> [THE TASK]
Without the pictures, set down every record below exactly as it reads.

'''

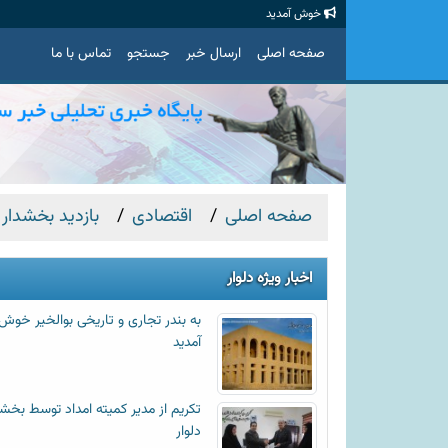
خوش آمدید
صفحه اصلی
ارسال خبر
جستجو
تماس با ما
صفحه اصلی
اقتصادی
بازدید بخشدار 
اخبار ویژه دلوار
به بندر تجاری و تاریخی بوالخیر خوش
آمدید
تکریم از مدیر کمیته امداد توسط بخشد
دلوار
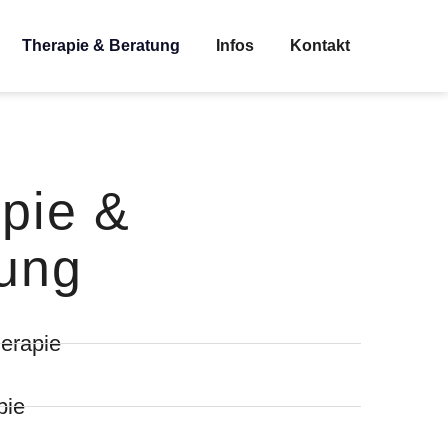
Therapie & Beratung
Infos
Kontakt
pie &
ung
herapie
pie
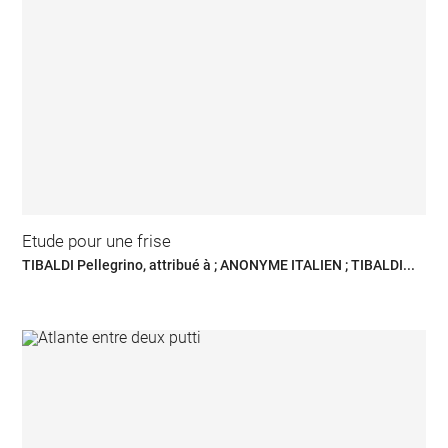
Etude pour une frise
TIBALDI Pellegrino, attribué à ; ANONYME ITALIEN ; TIBALDI...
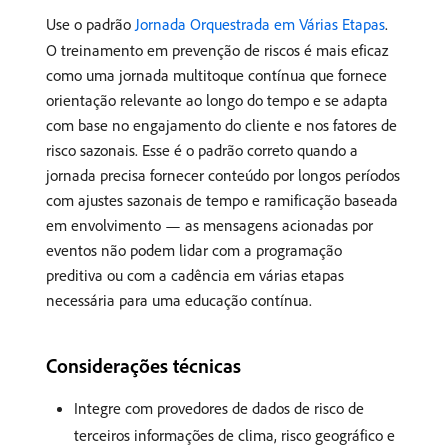
Use o padrão
Jornada Orquestrada em Várias Etapas
.
O treinamento em prevenção de riscos é mais eficaz
como uma jornada multitoque contínua que fornece
orientação relevante ao longo do tempo e se adapta
com base no engajamento do cliente e nos fatores de
risco sazonais. Esse é o padrão correto quando a
jornada precisa fornecer conteúdo por longos períodos
com ajustes sazonais de tempo e ramificação baseada
em envolvimento — as mensagens acionadas por
eventos não podem lidar com a programação
preditiva ou com a cadência em várias etapas
necessária para uma educação contínua.
Considerações técnicas
Integre com provedores de dados de risco de
terceiros informações de clima, risco geográfico e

'''

> [TASK ANSWER]
خوش آمدید
صفحه اصلی
ارسال خبر
جستجو
تماس با ما
صفحه اصلی
اقتصادی
بازدید بخشدار 
اخبار ویژه دلوار
به بندر تجاری و تاریخی بوالخیر خوش
آمدید
تکریم از مدیر کمیته امداد توسط بخشد
دلوار
Therapie & Beratung
Infos
Kontakt
pie &
ung
herapie
pie
Etude pour une frise
TIBALDI Pellegrino, attribué à ; ANONYME ITALIEN ; TIBALDI...
Use o padrão
Jornada Orquestrada em Várias Etapas
.
O treinamento em prevenção de riscos é mais eficaz
como uma jornada multitoque contínua que fornece
orientação relevante ao longo do tempo e se adapta
com base no engajamento do cliente e nos fatores de
risco sazonais. Esse é o padrão correto quando a
jornada precisa fornecer conteúdo por longos períodos
com ajustes sazonais de tempo e ramificação baseada
em envolvimento — as mensagens acionadas por
eventos não podem lidar com a programação
preditiva ou com a cadência em várias etapas
necessária para uma educação contínua.
Considerações técnicas
Integre com provedores de dados de risco de
terceiros informações de clima, risco geográfico e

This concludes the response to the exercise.